“My great great great great great great grandparents on my father’s side had a son and a daughter. I’m a great descendant of the son. The daughter — she grew to be Sam Houston’s mother — which makes Sam Houston my first cousin five generations removed.”Bill Paxton
Wyatt Earp, played by Kurt Russell, and his brothers Virgil (Sam Elliott) and Morgan (Bill), move to Tombstone with their wives, hoping to settle down and live a quiet life. But Tombstone is terrorized by a gang of outlaws known as the Cowboys, and many gunfights, including the famous shootout at the OK Corral ensue. It’s your basic Western, with lots of typical Western settings: the saloon, the card game, the hotel, and the bad guys riding into town to shoot everything up. What makes it work are the performances and the relationships between the characters.

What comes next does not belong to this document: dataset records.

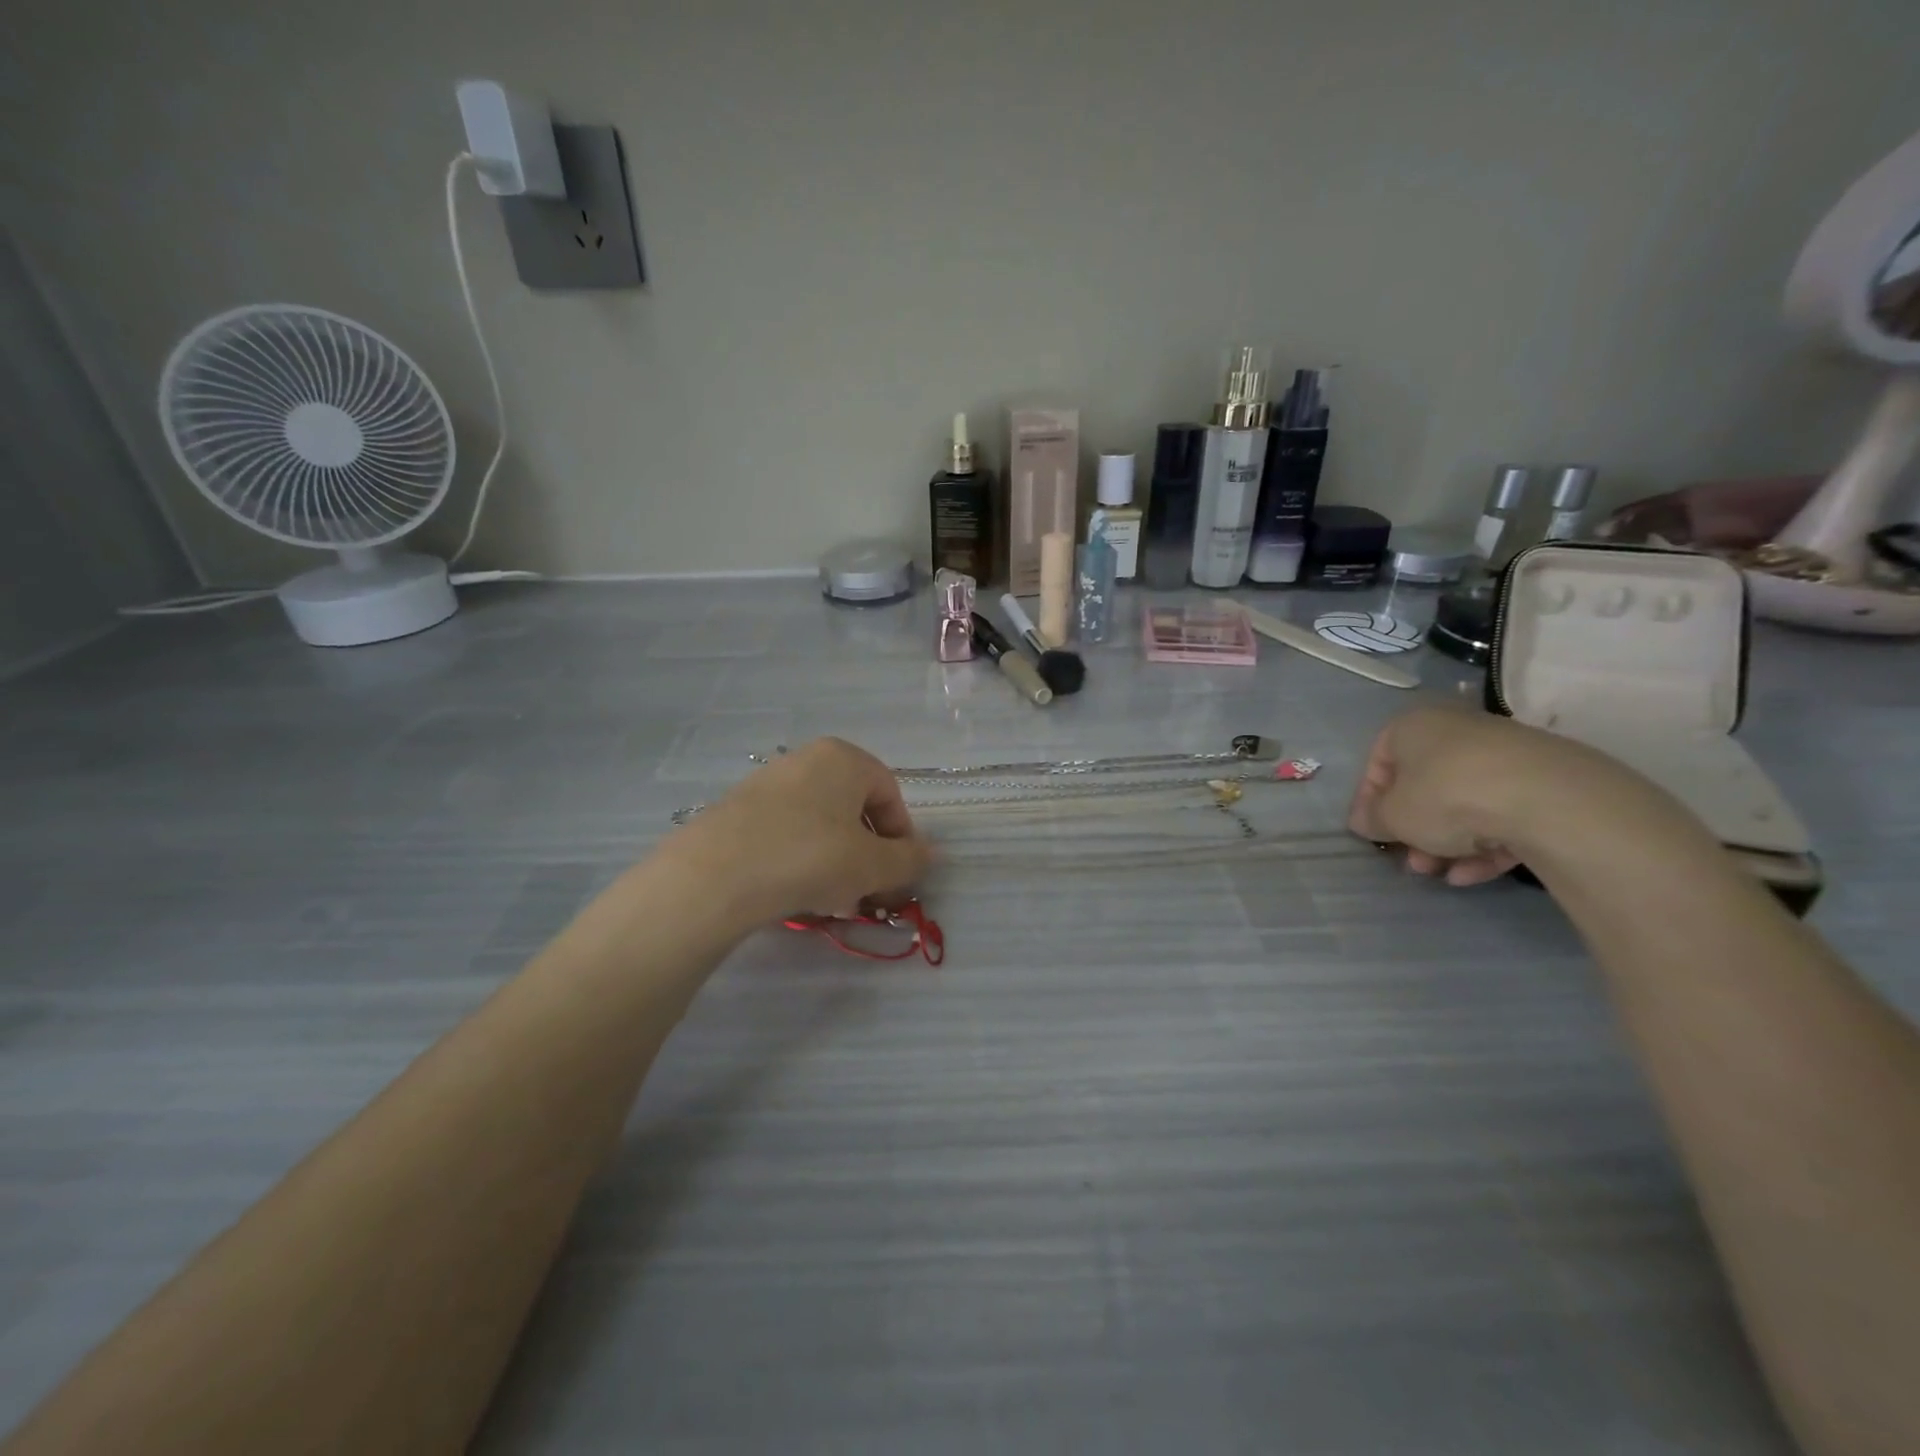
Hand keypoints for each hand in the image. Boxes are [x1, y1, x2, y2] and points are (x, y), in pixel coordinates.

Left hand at [668, 738, 932, 923]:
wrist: (715, 875)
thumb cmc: (810, 857)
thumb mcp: (872, 865)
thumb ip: (909, 859)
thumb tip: (932, 854)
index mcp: (844, 757)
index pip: (891, 794)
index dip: (901, 838)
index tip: (897, 877)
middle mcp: (806, 759)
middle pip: (854, 809)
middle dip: (867, 854)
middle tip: (867, 893)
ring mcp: (768, 782)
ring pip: (820, 824)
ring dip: (836, 861)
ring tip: (831, 901)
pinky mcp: (738, 810)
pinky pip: (786, 832)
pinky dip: (800, 859)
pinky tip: (795, 893)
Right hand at [1347, 705, 1588, 885]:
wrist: (1546, 799)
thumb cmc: (1445, 796)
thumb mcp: (1392, 815)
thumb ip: (1372, 818)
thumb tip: (1365, 820)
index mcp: (1414, 726)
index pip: (1379, 761)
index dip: (1369, 800)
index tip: (1371, 832)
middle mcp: (1457, 731)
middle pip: (1424, 785)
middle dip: (1414, 829)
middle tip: (1411, 861)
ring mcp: (1505, 755)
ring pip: (1463, 803)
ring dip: (1446, 842)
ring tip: (1441, 874)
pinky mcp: (1544, 783)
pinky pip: (1501, 814)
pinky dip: (1484, 844)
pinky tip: (1474, 874)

With his Texan roots, Bill slides pretty easily into a Western role. He’s got the twang in his voice and the swagger in his walk. As the youngest Earp brother, he’s brash and cocky, but without the experience to back it up. It’s not a huge role, but a solid one.
The movie really belongs to Val Kilmer, who steals the show in a standout performance as Doc Holliday, drawling any number of classic lines (“I’m your huckleberry”), shooting bad guys with deadly precision, all the while sweating and coughing and dying of tuberculosis. I could watch him all day.
He gets to show off his pretty blue eyes in a couple of closeups, and wear a cool black duster and wide-brimmed hat, and play some pool and shoot some guns.
Four stars, ’cause it’s a good movie, Val Kilmer’s great, and you got added bonus Bill.